> REQUIRED WORK:
Report each line of the records below that holds the word "changes".

> DATASET RECORDS:

▬▬▬

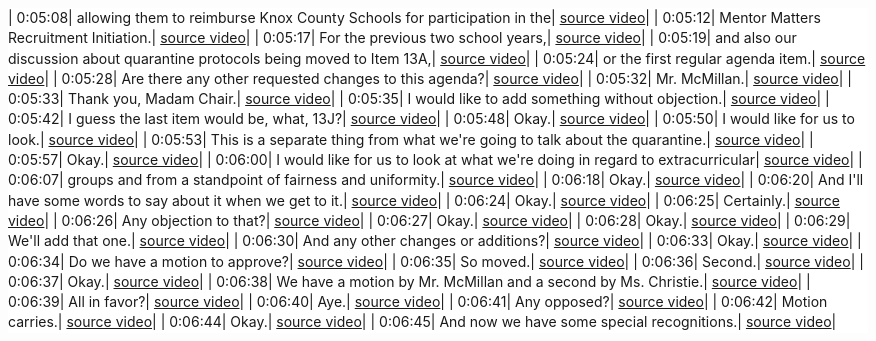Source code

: | 0:05:08| allowing them to reimburse Knox County Schools for participation in the| [source video](https://archive.org/details/school-board-264-201111?start=308)|
| 0:05:12| Mentor Matters Recruitment Initiation.| [source video](https://archive.org/details/school-board-264-201111?start=312)|
| 0:05:17| For the previous two school years,| [source video](https://archive.org/details/school-board-264-201111?start=317)|
| 0:05:19| and also our discussion about quarantine protocols being moved to Item 13A,| [source video](https://archive.org/details/school-board-264-201111?start=319)|
| 0:05:24| or the first regular agenda item.| [source video](https://archive.org/details/school-board-264-201111?start=324)|
| 0:05:28| Are there any other requested changes to this agenda?| [source video](https://archive.org/details/school-board-264-201111?start=328)|
| 0:05:32| Mr. McMillan.| [source video](https://archive.org/details/school-board-264-201111?start=332)|
| 0:05:33| Thank you, Madam Chair.| [source video](https://archive.org/details/school-board-264-201111?start=333)|
| 0:05:35| I would like to add something without objection.| [source video](https://archive.org/details/school-board-264-201111?start=335)|
| 0:05:42| I guess the last item would be, what, 13J?| [source video](https://archive.org/details/school-board-264-201111?start=342)|
| 0:05:48| Okay.| [source video](https://archive.org/details/school-board-264-201111?start=348)|
| 0:05:50| I would like for us to look.| [source video](https://archive.org/details/school-board-264-201111?start=350)|
| 0:05:53| This is a separate thing from what we're going to talk about the quarantine.| [source video](https://archive.org/details/school-board-264-201111?start=353)|
| 0:05:57| Okay.| [source video](https://archive.org/details/school-board-264-201111?start=357)|
| 0:06:00| I would like for us to look at what we're doing in regard to extracurricular| [source video](https://archive.org/details/school-board-264-201111?start=360)|
| 0:06:07| groups and from a standpoint of fairness and uniformity.| [source video](https://archive.org/details/school-board-264-201111?start=367)|
| 0:06:18| Okay.| [source video](https://archive.org/details/school-board-264-201111?start=378)|
| 0:06:20| And I'll have some words to say about it when we get to it.| [source video](https://archive.org/details/school-board-264-201111?start=380)|
| 0:06:24| Okay.| [source video](https://archive.org/details/school-board-264-201111?start=384)|
| 0:06:25| Certainly.| [source video](https://archive.org/details/school-board-264-201111?start=385)|
| 0:06:26| Any objection to that?| [source video](https://archive.org/details/school-board-264-201111?start=386)|
| 0:06:27| Okay.| [source video](https://archive.org/details/school-board-264-201111?start=387)|
| 0:06:28| Okay.| [source video](https://archive.org/details/school-board-264-201111?start=388)|
| 0:06:29| We'll add that one.| [source video](https://archive.org/details/school-board-264-201111?start=389)|
| 0:06:30| And any other changes or additions?| [source video](https://archive.org/details/school-board-264-201111?start=390)|
| 0:06:33| Okay.| [source video](https://archive.org/details/school-board-264-201111?start=393)|
| 0:06:34| Do we have a motion to approve?| [source video](https://archive.org/details/school-board-264-201111?start=394)|
| 0:06:35| So moved.| [source video](https://archive.org/details/school-board-264-201111?start=395)|
| 0:06:36| Second.| [source video](https://archive.org/details/school-board-264-201111?start=396)|
| 0:06:37| Okay.| [source video](https://archive.org/details/school-board-264-201111?start=397)|
| 0:06:38| We have a motion by Mr. McMillan and a second by Ms. Christie.| [source video](https://archive.org/details/school-board-264-201111?start=398)|
| 0:06:39| All in favor?| [source video](https://archive.org/details/school-board-264-201111?start=399)|
| 0:06:40| Aye.| [source video](https://archive.org/details/school-board-264-201111?start=400)|
| 0:06:41| Any opposed?| [source video](https://archive.org/details/school-board-264-201111?start=401)|
| 0:06:42| Motion carries.| [source video](https://archive.org/details/school-board-264-201111?start=402)|
| 0:06:44| Okay.| [source video](https://archive.org/details/school-board-264-201111?start=404)|
| 0:06:45| And now we have some special recognitions.| [source video](https://archive.org/details/school-board-264-201111?start=405)|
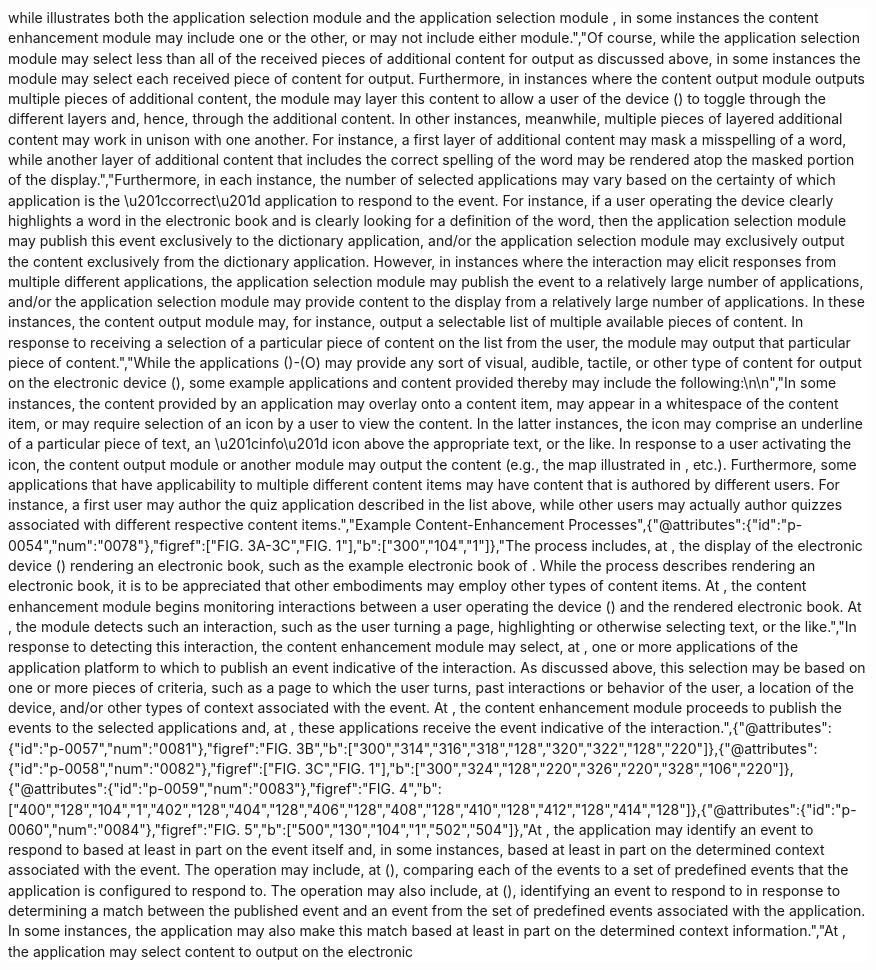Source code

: while  illustrates both the application selection module  and the application selection module , in some instances the content enhancement module  may include one or the other, or may not include either module.","Of course, while the application selection module  may select less than all of the received pieces of additional content for output as discussed above, in some instances the module  may select each received piece of content for output. Furthermore, in instances where the content output module  outputs multiple pieces of additional content, the module  may layer this content to allow a user of the device () to toggle through the different layers and, hence, through the additional content. In other instances, meanwhile, multiple pieces of layered additional content may work in unison with one another. For instance, a first layer of additional content may mask a misspelling of a word, while another layer of additional content that includes the correct spelling of the word may be rendered atop the masked portion of the display.","Furthermore, in each instance, the number of selected applications may vary based on the certainty of which application is the \u201ccorrect\u201d application to respond to the event. For instance, if a user operating the device clearly highlights a word in the electronic book  and is clearly looking for a definition of the word, then the application selection module  may publish this event exclusively to the dictionary application, and\/or the application selection module  may exclusively output the content exclusively from the dictionary application. However, in instances where the interaction may elicit responses from multiple different applications, the application selection module  may publish the event to a relatively large number of applications, and\/or the application selection module  may provide content to the display from a relatively large number of applications. In these instances, the content output module  may, for instance, output a selectable list of multiple available pieces of content. In response to receiving a selection of a particular piece of content on the list from the user, the module  may output that particular piece of content.","While the applications ()-(O) may provide any sort of visual, audible, tactile, or other type of content for output on the electronic device (), some example applications and content provided thereby may include the following:\n\n","In some instances, the content provided by an application may overlay onto a content item, may appear in a whitespace of the content item, or may require selection of an icon by a user to view the content. In the latter instances, the icon may comprise an underline of a particular piece of text, an \u201cinfo\u201d icon above the appropriate text, or the like. In response to a user activating the icon, the content output module  or another module may output the content (e.g., the map illustrated in , etc.). Furthermore, some applications that have applicability to multiple different content items may have content that is authored by different users. For instance, a first user may author the quiz application described in the list above, while other users may actually author quizzes associated with different respective content items.","Example Content-Enhancement Processes",{"@attributes":{"id":"p-0054","num":"0078"},"figref":["FIG. 3A-3C","FIG. 1"],"b":["300","104","1"]},"The process  includes, at , the display  of the electronic device () rendering an electronic book, such as the example electronic book  of . While the process  describes rendering an electronic book, it is to be appreciated that other embodiments may employ other types of content items. At , the content enhancement module  begins monitoring interactions between a user operating the device () and the rendered electronic book. At , the module  detects such an interaction, such as the user turning a page, highlighting or otherwise selecting text, or the like.","In response to detecting this interaction, the content enhancement module  may select, at , one or more applications of the application platform to which to publish an event indicative of the interaction. As discussed above, this selection may be based on one or more pieces of criteria, such as a page to which the user turns, past interactions or behavior of the user, a location of the device, and\/or other types of context associated with the event. At , the content enhancement module  proceeds to publish the events to the selected applications and, at , these applications receive the event indicative of the interaction.",{"@attributes":{"id":"p-0057","num":"0081"},"figref":"FIG. 3B","b":["300","314","316","318","128","320","322","128","220"]},{"@attributes":{"id":"p-0058","num":"0082"},"figref":["FIG. 3C","FIG. 1"],"b":["300","324","128","220","326","220","328","106","220"]},{"@attributes":{"id":"p-0059","num":"0083"},"figref":"FIG. 4","b":["400","128","104","1","402","128","404","128","406","128","408","128","410","128","412","128","414","128"]},{"@attributes":{"id":"p-0060","num":"0084"},"figref":"FIG. 5","b":["500","130","104","1","502","504"]},"At , the application may identify an event to respond to based at least in part on the event itself and, in some instances, based at least in part on the determined context associated with the event. The operation  may include, at (), comparing each of the events to a set of predefined events that the application is configured to respond to. The operation  may also include, at (), identifying an event to respond to in response to determining a match between the published event and an event from the set of predefined events associated with the application. In some instances, the application may also make this match based at least in part on the determined context information.","At , the application may select content to output on the electronic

▬▬▬

> TASK RESPONSE:
| 0:05:28| Are there any other requested changes to this agenda?| [source video](https://archive.org/details/school-board-264-201111?start=328)|
| 0:06:30| And any other changes or additions?| [source video](https://archive.org/details/school-board-264-201111?start=390)|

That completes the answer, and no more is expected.